Here are some sample plots of high and low correlation. Uncorrelated data are generated completely independently of each other.

    X = rnorm(40)
    Y = rnorm(40)
    plot(X, Y, pch = 23, bg = "red", cex = 2)

_images/distances_fig_00.png
    cor(X, Y)

    ## [1] 0.2389

    cosine_sim(X - mean(X), Y - mean(Y))

    ## [1] 0.2389

The following is high positive correlation.

    X = rnorm(40)
    Y = rnorm(40) + 3 * X
    plot(X, Y, pch = 23, bg = "red", cex = 2)

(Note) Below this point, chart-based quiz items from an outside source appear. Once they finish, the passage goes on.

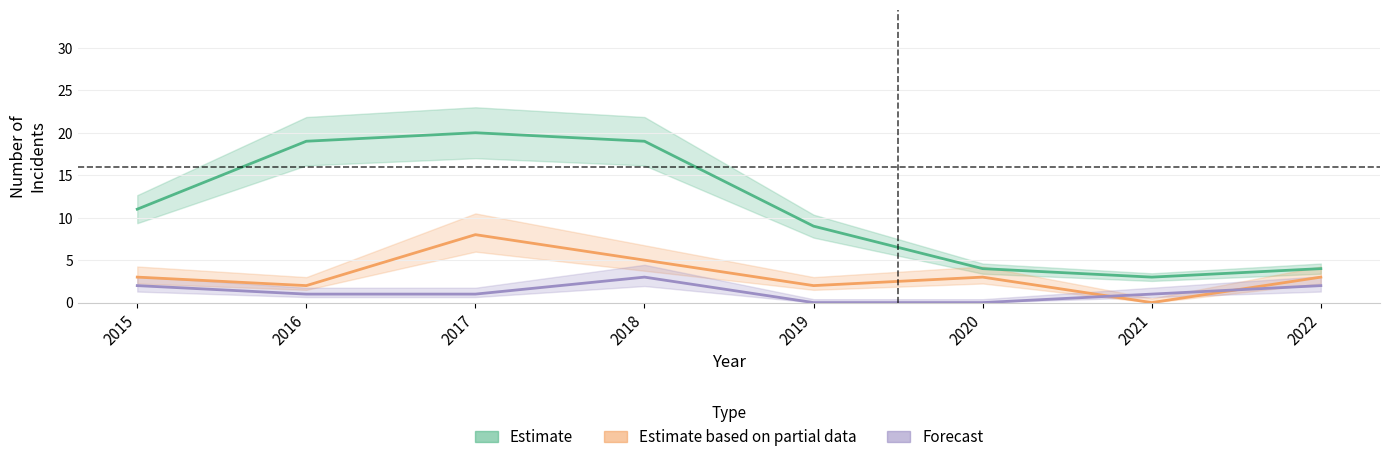

What is the maximum value for Aggravated Battery (Forecast)?

3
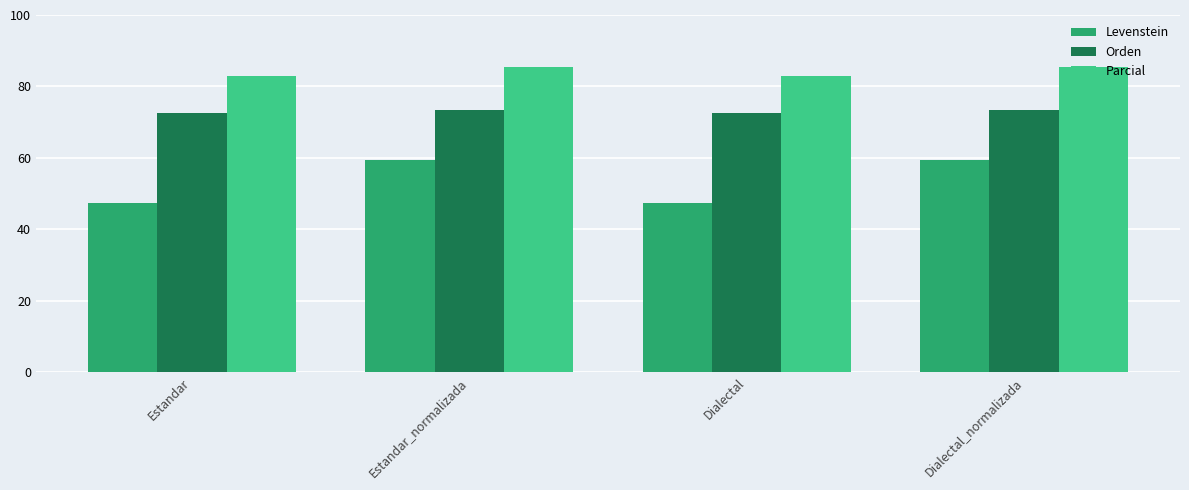

Reading left to right, what are all the values shown in this chart?

Levenstein: 47.3	59.3	47.3	59.3
Orden: 72.5	73.3	72.5	73.3
Parcial: 82.9	85.4	82.9	85.4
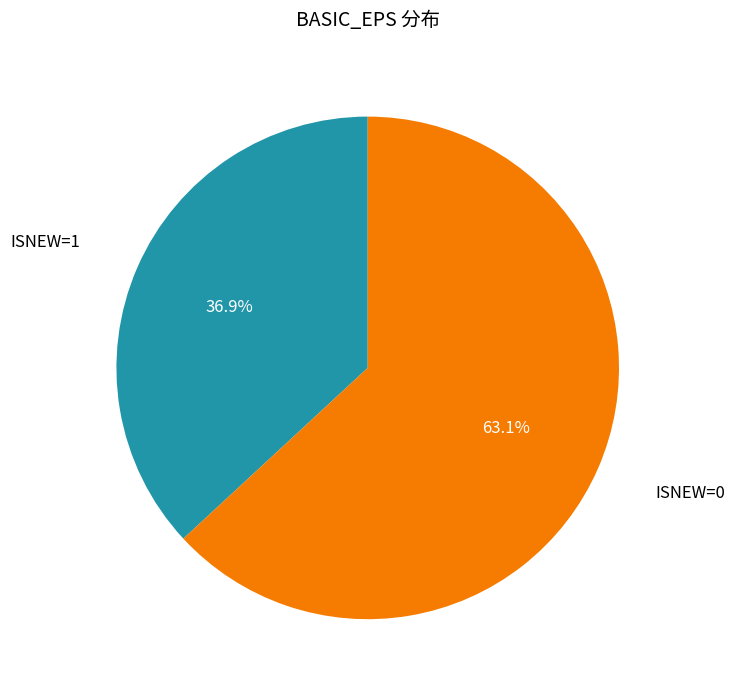

What percentage do ISNEW=1 and ISNEW=0 together represent?

100.0%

_images/distances_fig_01.png
    cor(X, Y)

    ## [1] 0.9487

    cosine_sim(X - mean(X), Y - mean(Y))

    ## [1] 0.9487

To get negative correlation we just need to change 3 to -3.

    X = rnorm(40)
    Y = rnorm(40) - 3 * X
    plot(X, Y, pch = 23, bg = "red", cex = 2)

_images/distances_fig_02.png
    cor(X, Y)

    ## [1] -0.9647

    cosine_sim(X - mean(X), Y - mean(Y))

    ## [1] -0.9647

Here is a sample with a moderate correlation

    X = rnorm(40)
    Y = rnorm(40) + X
    plot(X, Y, pch = 23, bg = "red", cex = 2)

_images/distances_fig_03.png
    cor(X, Y)

    ## [1] 0.778

    cosine_sim(X - mean(X), Y - mean(Y))

    ## [1] 0.778